Kai Jackson explains cases have more than doubled in recent weeks.
State health officials want to get a handle on West Nile virus to stop it from spreading.
The Maryland Department of Agriculture sprayed for mosquitoes in Cape St. Claire. The state is on a mission attacking these pests after a human case of West Nile virus was discovered within a mile of this area.
“Tonight’s spray is a spray in response to a human case of West Nile virus. We’re going to take a one mile radius around the person’s residence and we’re going to spray all the roads in that area,” said Tony Dewitt, Maryland Department of Agriculture.
Dewitt and his team hope they’ll kill any mosquitoes that carry the virus. The truck will spray in the areas of St. Margaret’s, St. Margaret’s Farm and Old Bottom Estates.
The Maryland Department of Agriculture says one thing the public can do to reduce the risk of West Nile virus is to dump standing water on their property. That helps lower the mosquito population.

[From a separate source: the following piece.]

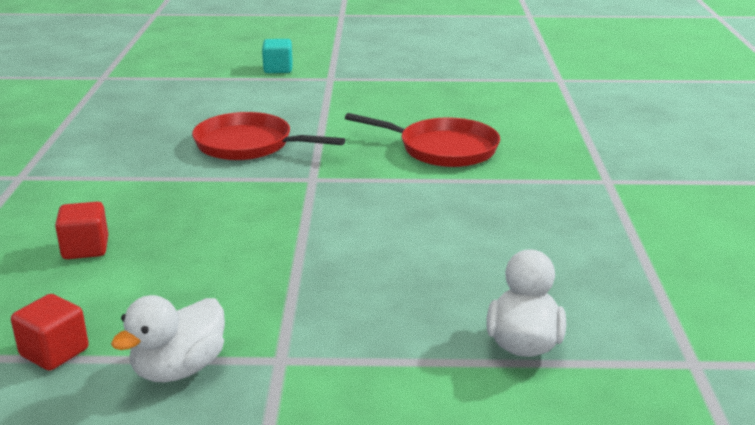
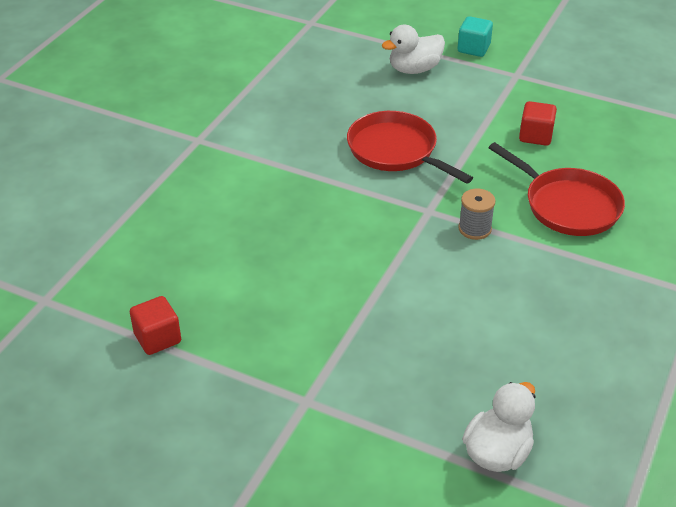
camera: 25 degrees right, 15 degrees up
red cube [55,202,108,259] -> red cube moved to [519,101,557,146]
white duck [111,295,225,382] -> white duck moved to [382,25,445,74]
none -> grey spool [458,188,496,240]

“If you have old pots or whatever, dump it out. You know, an old swimming pool that you’re not using, dump it out,” said Mike Dove.
West Nile is a virus transmitted by infected mosquitoes.
“What was really scary, there were a number of times I felt I was gonna die,” said West Nile victim Mike Goldsmith.
At its worst, it can cause inflammation of the brain and spinal cord. In some cases, it can be fatal.
Thursday, crews will spray the neighborhoods of Cloverlea, Beverley Beach and Caddle Creek.
Officials say the spray doesn’t pose a significant harm to humans.
“Precautions would be to stay indoors during the spray and then to stay indoors another 20 to 30 minutes after the spray,” Dewitt said.
Health experts say the best protection is prevention.
Getting rid of standing water, using insect repellent and staying indoors at dusk and dawn when most mosquitoes feed the most can limit exposure.